Even de schouders ophalen want Soulfly – Cavalera voorop – is een band die als weinig anderen sfeer in de keet krijgt – is het niet met eigen nummers als Arise Again, Prophecy en Blood Fire War Hate, dan wel door te putten uit het oeuvre van Cavalera’s vroegere hobbyclubje Sepultura. Naar aloude traditie passeren van die band naast Refuse/Resist ook Roots, Arise en Dead Embryonic Cells de revue. Zou het de Max trouwens niet wat vervelen dat die oude Sepultura-nummers nog altijd het best worden ontvangen door het publiek? Niemand in het publiek die erom maalt, want tijdens Arise waren er zelfs meer crowdsurfers dan er mensenzee voorhanden was. Net voor slotnummer Eye for an Eye gooit Cavalera zijn loodzware jas af, en ontbloot zo zijn Rode Duivels-shirt. Waarmee hij op de Kortrijkse weide ongeveer de enige moet geweest zijn die voorlopig nog warmloopt voor onze nationale elf. Obrigado, Max!
Kreator ****
Zelfs dik vijftig jaar na het einde van de Tweede Wereldoorlog zit niemand te wachten op een nieuwe Duitse invasie, maar wanneer Kreator de grens overschrijdt, knijpt menig metalfan graag een oogje dicht. De band uit Essen draait al sinds de vroege jaren tachtig mee en is, naast Destruction en Sodom, vrijwel de enige overlevende van de speed- en thrashmetalgolf die in die periode vanuit Duitsland kwam overgewaaid. Een paar kleine dipjes en experimentele zijsprongen in de richting van industrial niet te na gesproken, bleven ze al die tijd snoeiharde thrash van topkwaliteit leveren.
Kreator staat bekend om zijn anusstrakke sets, en ook in Kortrijk stelt de band rond de bloedernstige, constant boos uit de ogen kijkende zanger/gitarist Mille Petrozza niet teleur. Het geluid zit goed, de songs knallen en tot twee keer toe schiet een kanon confetti – nogal ongebruikelijk voor een band waarvan de muziek niet meteen als feestelijk bekendstaat. Kreator wisselt songs uit de vroege gloriejaren (Pleasure to Kill, Terrible Certainty) vlotjes af met nieuwer werk als Hordes of Chaos en Phantom Antichrist, en ziet zijn strakke plan even gedwarsboomd door een plotse stroompanne.
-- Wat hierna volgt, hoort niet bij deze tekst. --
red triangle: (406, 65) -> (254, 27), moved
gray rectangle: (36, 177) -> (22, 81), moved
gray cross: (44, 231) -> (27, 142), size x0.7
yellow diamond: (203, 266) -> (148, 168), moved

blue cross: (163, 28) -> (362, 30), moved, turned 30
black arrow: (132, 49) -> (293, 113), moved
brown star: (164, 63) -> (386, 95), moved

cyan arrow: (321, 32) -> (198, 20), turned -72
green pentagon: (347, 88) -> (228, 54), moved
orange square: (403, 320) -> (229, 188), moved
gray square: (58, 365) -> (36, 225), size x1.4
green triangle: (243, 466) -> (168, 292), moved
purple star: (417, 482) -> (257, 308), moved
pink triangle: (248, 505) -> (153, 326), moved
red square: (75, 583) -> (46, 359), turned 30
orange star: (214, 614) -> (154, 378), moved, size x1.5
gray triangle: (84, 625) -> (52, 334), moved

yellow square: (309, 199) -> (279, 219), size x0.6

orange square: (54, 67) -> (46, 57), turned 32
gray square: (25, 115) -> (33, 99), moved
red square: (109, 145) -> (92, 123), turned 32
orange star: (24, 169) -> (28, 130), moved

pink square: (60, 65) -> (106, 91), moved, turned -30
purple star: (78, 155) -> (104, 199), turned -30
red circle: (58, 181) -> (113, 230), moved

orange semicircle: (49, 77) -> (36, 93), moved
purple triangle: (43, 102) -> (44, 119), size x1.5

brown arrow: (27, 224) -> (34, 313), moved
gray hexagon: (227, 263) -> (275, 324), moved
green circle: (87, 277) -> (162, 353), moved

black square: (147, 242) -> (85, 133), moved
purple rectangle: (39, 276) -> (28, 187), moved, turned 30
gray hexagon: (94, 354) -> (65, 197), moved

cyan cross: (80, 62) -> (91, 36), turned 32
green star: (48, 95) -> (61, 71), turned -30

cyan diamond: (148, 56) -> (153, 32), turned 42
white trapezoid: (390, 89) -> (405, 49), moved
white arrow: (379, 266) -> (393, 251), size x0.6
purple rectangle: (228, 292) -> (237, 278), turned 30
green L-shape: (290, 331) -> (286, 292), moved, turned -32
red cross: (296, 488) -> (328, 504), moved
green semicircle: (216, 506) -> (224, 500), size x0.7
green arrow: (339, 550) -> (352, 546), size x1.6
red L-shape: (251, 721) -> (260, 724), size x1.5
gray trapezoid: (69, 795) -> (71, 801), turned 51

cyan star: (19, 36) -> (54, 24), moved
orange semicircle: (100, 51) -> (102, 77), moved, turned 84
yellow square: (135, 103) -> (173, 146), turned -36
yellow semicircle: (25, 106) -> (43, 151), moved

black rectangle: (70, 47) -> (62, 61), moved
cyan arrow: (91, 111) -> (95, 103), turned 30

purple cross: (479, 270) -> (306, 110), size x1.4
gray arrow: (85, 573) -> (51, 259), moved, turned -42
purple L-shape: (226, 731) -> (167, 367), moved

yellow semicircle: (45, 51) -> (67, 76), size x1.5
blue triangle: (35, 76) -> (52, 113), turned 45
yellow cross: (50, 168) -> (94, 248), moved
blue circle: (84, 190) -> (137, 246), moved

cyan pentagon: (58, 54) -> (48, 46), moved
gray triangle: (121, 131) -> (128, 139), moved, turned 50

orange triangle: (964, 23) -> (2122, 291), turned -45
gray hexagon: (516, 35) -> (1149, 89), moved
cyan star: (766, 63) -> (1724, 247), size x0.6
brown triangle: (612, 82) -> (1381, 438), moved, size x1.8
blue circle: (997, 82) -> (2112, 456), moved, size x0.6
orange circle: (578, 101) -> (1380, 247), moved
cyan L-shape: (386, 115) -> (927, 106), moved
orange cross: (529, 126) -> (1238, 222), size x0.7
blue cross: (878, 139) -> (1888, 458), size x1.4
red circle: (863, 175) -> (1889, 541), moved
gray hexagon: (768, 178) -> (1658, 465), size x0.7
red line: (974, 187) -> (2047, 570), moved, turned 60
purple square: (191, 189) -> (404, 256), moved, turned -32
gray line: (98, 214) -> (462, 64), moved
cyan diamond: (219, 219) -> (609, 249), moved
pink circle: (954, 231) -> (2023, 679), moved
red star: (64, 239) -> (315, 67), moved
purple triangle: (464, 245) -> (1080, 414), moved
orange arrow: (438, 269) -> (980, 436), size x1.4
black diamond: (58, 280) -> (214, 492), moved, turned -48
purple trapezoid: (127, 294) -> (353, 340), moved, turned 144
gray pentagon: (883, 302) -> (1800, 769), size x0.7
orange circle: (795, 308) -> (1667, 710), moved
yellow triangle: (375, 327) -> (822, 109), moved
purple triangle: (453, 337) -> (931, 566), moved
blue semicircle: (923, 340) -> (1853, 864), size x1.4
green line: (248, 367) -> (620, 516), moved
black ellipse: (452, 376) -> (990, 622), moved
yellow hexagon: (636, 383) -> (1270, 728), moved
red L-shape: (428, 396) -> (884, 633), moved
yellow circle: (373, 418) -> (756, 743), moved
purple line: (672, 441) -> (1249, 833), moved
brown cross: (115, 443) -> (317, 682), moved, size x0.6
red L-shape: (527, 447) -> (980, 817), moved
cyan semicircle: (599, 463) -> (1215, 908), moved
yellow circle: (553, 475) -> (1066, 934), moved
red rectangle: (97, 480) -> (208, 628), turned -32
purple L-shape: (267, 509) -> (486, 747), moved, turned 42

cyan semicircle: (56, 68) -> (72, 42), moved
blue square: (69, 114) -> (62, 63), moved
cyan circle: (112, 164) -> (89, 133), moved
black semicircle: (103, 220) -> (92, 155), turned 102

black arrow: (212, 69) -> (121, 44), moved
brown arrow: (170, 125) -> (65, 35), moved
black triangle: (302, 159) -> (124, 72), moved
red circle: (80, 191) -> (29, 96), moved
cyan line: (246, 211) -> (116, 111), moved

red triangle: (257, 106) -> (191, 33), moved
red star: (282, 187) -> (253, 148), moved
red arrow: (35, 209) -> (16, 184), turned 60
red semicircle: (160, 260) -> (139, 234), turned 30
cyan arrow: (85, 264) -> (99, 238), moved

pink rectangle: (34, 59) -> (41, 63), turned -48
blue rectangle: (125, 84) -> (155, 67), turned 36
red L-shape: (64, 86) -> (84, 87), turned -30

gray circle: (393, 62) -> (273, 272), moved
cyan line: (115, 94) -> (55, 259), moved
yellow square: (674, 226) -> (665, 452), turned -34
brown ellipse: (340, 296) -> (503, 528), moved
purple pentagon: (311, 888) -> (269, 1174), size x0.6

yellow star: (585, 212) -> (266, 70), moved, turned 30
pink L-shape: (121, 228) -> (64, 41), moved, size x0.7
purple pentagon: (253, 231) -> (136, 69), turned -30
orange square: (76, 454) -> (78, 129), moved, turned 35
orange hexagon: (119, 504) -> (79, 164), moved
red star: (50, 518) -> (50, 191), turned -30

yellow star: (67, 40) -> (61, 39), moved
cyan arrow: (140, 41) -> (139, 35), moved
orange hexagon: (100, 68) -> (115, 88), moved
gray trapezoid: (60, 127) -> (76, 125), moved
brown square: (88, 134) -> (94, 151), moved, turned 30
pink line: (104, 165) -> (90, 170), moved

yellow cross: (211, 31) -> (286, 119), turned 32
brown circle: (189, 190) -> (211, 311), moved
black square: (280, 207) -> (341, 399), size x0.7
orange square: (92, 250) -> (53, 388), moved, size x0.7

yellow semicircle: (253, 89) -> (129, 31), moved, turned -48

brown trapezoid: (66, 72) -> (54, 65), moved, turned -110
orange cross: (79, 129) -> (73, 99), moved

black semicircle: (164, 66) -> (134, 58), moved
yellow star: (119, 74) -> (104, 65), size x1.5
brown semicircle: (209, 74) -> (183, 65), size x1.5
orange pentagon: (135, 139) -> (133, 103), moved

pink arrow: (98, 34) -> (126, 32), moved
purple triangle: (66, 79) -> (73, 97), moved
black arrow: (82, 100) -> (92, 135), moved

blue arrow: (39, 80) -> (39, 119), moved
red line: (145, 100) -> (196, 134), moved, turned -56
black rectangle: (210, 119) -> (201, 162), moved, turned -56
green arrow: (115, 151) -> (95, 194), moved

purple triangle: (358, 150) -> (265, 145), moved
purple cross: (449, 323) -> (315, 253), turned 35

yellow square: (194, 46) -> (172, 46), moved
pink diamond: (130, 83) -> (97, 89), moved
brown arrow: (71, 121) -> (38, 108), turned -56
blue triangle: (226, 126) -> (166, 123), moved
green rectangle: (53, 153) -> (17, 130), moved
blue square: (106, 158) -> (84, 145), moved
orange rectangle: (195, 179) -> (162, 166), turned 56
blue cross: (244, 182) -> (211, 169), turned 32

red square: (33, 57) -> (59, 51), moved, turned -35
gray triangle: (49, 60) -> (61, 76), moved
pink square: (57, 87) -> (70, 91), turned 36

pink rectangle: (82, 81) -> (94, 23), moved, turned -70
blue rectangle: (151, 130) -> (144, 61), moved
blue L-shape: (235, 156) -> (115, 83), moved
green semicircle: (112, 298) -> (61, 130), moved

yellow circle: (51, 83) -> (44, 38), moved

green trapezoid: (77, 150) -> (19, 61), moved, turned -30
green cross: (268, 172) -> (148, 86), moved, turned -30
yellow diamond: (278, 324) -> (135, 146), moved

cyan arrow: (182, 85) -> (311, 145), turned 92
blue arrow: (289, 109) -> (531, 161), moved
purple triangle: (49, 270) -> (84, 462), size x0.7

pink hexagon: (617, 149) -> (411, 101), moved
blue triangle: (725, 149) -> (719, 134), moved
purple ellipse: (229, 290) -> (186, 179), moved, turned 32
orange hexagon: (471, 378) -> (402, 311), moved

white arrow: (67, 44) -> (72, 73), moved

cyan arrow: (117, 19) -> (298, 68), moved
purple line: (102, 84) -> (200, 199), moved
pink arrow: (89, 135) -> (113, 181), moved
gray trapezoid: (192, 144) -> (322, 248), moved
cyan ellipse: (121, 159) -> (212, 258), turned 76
Petrozza en zijn kameraden laten zich niet uit hun lood slaan en werken na enkele minuten doodse stilte keurig het nummer dat ze aan het spelen waren en de set af. Jammer: geen enkel nummer van Extreme Aggression, naar onze bescheiden mening het magnum opus van deze Duitsers. Maar toch: ganz toll, dit optreden.
Twisted Sister *****
Waardig ouder worden is één ding, in stijl komen te gaan een ander paar mouwen. ‘We zijn Scorpions niet, of Judas Priest, Kiss of Ozzy Osbourne. Als we zeggen dat we stoppen, dan doen we dat ook’, zegt Dee Snider (61), frontman van ’s werelds eerste en langst overlevende hairmetalband in Kortrijk. Onder het motto ‘Forty and fuck it’ geeft het vijftal na een carrière die veertig (!) jaar overspant de spandex broek aan Maarten. Platen brengen ze al een tijdje niet meer uit – het hilarische kerstalbum A Twisted Christmas uit 2006 was het laatste – maar op de podia waren ze de laatste jaren weer heel actief. Het concert op Alcatraz is hun definitieve afscheid van het Europese vasteland, en dat zal iedereen geweten hebben. Want The Fire Still Burns, zoals ze het zelf zouden verwoorden.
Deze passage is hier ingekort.